America can scare you. When you see the news, especially when you live there like Shura for a while during and after the Covid pandemic. “America” is the song that the British wrote about it, and in which it is now to listen to how depressing it is if you only keep love in a country in which no one is surprised when someone is shot at the corner. Shura doesn’t do many words, the name Trump does not fall, the melody is enchanting, even loving, the guitar does harmlessly, and yet something is vibrating something worrying, even ominous under the surface of “America”.

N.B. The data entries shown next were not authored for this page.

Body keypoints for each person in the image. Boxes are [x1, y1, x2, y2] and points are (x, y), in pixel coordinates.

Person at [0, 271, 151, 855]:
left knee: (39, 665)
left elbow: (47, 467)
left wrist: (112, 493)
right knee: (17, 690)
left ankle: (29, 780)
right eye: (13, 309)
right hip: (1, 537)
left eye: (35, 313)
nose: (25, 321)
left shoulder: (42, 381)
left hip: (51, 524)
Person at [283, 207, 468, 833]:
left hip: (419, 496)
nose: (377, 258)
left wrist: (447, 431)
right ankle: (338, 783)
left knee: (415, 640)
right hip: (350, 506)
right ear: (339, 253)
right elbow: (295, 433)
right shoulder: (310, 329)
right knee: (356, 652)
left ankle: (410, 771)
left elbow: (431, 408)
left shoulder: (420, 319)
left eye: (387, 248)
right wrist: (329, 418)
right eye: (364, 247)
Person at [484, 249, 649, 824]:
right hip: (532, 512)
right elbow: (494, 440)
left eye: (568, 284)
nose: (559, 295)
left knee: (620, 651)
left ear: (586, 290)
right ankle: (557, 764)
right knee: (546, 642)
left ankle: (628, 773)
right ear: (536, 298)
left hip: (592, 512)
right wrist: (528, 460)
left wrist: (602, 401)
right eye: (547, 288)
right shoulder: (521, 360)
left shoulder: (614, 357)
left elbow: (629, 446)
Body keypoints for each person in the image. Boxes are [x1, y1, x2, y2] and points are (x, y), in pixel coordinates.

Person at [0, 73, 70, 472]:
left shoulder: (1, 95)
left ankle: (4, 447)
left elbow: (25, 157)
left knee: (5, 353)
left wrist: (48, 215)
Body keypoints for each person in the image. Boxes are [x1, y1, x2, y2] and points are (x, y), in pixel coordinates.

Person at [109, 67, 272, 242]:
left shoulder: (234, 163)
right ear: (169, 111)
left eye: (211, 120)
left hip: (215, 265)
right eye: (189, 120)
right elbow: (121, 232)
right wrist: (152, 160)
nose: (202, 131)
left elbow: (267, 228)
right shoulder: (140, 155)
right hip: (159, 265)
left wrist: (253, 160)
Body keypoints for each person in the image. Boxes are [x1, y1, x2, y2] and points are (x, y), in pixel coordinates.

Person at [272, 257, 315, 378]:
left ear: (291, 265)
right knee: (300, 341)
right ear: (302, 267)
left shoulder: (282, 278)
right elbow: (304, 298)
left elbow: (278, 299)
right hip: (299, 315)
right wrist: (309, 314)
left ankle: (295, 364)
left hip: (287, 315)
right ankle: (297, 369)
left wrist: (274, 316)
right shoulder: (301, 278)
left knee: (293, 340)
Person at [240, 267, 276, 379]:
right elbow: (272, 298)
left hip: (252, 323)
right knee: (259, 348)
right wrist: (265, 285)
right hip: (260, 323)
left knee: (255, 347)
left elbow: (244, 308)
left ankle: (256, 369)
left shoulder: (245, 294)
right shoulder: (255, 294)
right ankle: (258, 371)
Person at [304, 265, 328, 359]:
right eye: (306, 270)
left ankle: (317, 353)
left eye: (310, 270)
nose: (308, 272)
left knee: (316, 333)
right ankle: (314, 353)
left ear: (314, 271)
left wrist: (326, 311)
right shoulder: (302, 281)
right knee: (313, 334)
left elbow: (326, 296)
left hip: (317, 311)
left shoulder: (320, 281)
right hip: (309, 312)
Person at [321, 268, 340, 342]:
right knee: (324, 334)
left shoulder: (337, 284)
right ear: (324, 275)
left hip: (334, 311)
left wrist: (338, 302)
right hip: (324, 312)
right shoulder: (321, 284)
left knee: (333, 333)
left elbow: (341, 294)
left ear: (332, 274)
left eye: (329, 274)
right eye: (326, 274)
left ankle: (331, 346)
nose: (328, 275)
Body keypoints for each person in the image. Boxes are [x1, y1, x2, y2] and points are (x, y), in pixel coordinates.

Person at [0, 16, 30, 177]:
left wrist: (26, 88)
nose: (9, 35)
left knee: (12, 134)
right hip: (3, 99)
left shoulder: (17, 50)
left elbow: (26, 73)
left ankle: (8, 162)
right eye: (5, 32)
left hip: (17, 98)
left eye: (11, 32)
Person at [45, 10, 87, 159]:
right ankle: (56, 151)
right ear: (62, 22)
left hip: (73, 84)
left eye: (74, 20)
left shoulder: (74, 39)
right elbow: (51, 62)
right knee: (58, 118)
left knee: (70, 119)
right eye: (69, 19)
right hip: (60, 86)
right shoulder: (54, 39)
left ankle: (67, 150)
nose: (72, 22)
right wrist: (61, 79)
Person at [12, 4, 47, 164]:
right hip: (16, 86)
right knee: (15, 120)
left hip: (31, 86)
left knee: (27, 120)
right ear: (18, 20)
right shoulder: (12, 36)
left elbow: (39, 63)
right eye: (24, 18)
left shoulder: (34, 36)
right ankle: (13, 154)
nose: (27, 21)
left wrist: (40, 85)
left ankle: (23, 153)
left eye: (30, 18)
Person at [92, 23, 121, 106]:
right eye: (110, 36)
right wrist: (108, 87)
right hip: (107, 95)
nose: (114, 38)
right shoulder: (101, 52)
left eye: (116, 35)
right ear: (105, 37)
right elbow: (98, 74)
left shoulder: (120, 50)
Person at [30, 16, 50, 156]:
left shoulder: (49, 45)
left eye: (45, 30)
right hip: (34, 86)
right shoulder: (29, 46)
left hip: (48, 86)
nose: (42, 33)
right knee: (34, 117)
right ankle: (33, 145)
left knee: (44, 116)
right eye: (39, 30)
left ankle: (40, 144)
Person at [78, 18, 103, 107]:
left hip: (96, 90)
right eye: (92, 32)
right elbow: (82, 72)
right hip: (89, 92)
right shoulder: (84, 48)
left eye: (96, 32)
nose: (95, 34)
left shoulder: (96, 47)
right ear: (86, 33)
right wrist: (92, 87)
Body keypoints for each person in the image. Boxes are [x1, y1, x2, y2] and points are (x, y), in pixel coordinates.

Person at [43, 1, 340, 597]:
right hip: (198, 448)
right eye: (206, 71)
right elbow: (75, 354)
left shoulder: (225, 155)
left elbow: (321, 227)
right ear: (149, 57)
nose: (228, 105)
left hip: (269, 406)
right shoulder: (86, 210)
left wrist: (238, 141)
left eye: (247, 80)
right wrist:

This latently threatening mood runs through the entire length of i got too sad for my friends and raises a melancholic piece of pop to something like a current mood barometer. Perhaps it is because Shura processes on her third album, like her once, hopeful career, which she started as an internet sensation in the years, through Covid. Because of the pandemic, she broke the tour to her second album Forevher (2019) and got stuck in New York. Now she sings of loneliness (“online”), of tears in sideways of a foreign city (“Tokyo”) and how a depressive person can get too much even close friends (“World’s worst girlfriend”).
Shura exchanged the electroid sound for a wonderfully warm but still crystalline sound, in which every single tone can be heard, so there is not only a lot of space for the wonderful melodies full of sacred melancholy, but also for a difuse that we all know too well.
You can find out which albums were still published in May 2025 via our monthly publication list.